The study, published in Neuropsychopharmacology, comes from Franziska Plessow and colleagues of Boston. The main claim is that a dose of oxytocin reduced the response of “reward-related food motivation brain regions” to pictures of high-calorie foods, suggesting that the hormone might be of use in the treatment of obesity.
However, I have some questions.
In their key analysis, Plessow et al. compared the fMRI response to high-calorie stimuli (over control stimuli) on oxytocin vs. placebo. The ‘blobs’ from this contrast within the brain’s reward-related VTA region can be seen below as (a). The bar chart (b) shows the signal extracted from the peak voxels of this contrast:
Here’s the description of this method:
Oxytocin-related changes were tested using contrasts that reflected the difference in beta weights between oxytocin high-calorie food images minus oxytocin non-food objects vs placebo high-calorie food images minus placebo non-food objects. For the primary confirmatory analysis of oxytocin effects on VTA activation, we used max voxel coordinates from the left and right hemispheres of the group level statistical maps at the centers of 2.5 mm spheres and the beta values using Marsbar software.
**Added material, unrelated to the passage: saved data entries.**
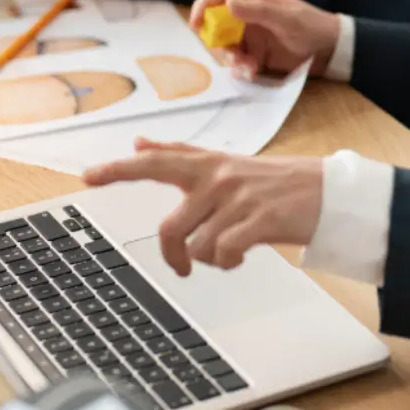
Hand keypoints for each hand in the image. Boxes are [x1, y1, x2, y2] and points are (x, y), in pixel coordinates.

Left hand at [84, 140, 322, 275]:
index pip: (155, 162)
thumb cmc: (270, 180)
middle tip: (180, 267)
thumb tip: (140, 142)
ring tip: (230, 247)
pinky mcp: (255, 221)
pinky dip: (230, 262)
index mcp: (206, 163)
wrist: (322, 191)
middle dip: (172, 256)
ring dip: (211, 258)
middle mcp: (217, 178)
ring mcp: (236, 200)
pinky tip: (243, 253)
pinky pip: (223, 256)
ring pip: (197, 248)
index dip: (118, 170)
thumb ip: (181, 154)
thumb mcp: (224, 162)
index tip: (88, 177)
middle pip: (169, 227)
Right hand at [188, 0, 339, 78]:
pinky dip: (241, 68)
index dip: (203, 6)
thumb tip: (227, 2)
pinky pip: (238, 60)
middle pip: (217, 23)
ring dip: (231, 58)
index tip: (196, 24)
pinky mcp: (257, 53)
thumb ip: (257, 10)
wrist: (331, 50)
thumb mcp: (285, 18)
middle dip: (217, 40)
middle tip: (229, 54)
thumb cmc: (311, 27)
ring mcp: (252, 34)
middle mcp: (249, 14)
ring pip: (226, 45)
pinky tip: (254, 71)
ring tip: (249, 67)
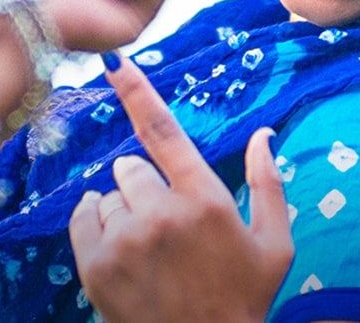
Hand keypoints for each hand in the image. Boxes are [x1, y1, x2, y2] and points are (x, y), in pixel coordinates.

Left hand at [69, 57, 292, 322]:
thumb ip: (270, 182)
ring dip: (124, 211)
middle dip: (145, 184)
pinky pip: (85, 218)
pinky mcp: (97, 267)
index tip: (114, 61)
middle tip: (168, 224)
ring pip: (109, 195)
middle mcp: (163, 213)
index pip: (165, 130)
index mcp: (207, 198)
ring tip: (150, 251)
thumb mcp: (275, 243)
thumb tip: (264, 133)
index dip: (138, 91)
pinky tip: (122, 250)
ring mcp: (126, 241)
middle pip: (132, 166)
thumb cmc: (244, 298)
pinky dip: (97, 225)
The trouble is that this is a circular (aka ‘voodoo’) analysis strategy. If we select the peak coordinates of the oxytocin-placebo contrast, the values extracted from these peaks (i.e. (b) above) are likely to show an oxytocin-placebo difference, but this might just be a chance difference. So, while Plessow et al. report statistically significant oxytocin-placebo differences in the signal extracted from the peak voxels, the circularity makes these invalid.
The way to ensure that a difference isn’t due to chance is to correct for multiple comparisons. As far as I can see, when Plessow et al. report blobs, these are not corrected for multiple comparisons in any way (p<0.05 uncorrected threshold.) The study sample was also small, consisting of only 10 obese or overweight participants.
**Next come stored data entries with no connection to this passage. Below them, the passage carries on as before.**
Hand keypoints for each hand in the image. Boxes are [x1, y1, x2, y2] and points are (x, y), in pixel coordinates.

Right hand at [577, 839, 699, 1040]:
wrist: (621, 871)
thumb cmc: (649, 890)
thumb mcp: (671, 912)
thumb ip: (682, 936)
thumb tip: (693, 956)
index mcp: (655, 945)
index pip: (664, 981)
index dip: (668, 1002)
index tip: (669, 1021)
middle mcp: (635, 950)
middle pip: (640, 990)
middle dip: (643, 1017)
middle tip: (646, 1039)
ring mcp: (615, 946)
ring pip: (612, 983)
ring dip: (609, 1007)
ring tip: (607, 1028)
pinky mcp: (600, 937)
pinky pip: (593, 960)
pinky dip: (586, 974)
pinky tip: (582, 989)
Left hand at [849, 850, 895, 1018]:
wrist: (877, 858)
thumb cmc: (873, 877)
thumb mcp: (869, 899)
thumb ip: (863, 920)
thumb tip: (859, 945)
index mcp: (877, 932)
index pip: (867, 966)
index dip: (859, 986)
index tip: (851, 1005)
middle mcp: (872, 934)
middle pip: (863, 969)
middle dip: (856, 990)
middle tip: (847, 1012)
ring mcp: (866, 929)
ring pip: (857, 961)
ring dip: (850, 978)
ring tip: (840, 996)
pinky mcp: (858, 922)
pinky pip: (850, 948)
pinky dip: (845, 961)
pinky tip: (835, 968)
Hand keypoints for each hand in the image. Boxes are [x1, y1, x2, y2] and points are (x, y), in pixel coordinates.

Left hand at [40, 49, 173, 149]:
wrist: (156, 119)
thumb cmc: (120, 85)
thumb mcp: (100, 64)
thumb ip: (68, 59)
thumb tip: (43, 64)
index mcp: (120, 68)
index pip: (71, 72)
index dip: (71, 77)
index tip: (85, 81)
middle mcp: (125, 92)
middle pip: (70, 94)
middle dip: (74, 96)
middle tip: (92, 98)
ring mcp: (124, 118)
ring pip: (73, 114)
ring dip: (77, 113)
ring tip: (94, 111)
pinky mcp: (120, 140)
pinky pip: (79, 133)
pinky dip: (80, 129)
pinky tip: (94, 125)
So overall, this paper is a bit of a Halloween horror story.
A harsh verdict perhaps, but bear in mind that senior author Elizabeth A. Lawson reports having a rather relevant conflict of interest:
Dr Lawson is a member of the scientific advisory board of OXT Therapeutics and has a financial interest in the company.
The goal of OXT Therapeutics lies in “Developing Novel Oxytocin Analogues: An Approach for Obesity and Metabolic Disorders”. So it’s fair to say that these results could be of commercial value for the company, and might end up guiding drug development, which to my mind makes it important to check their validity.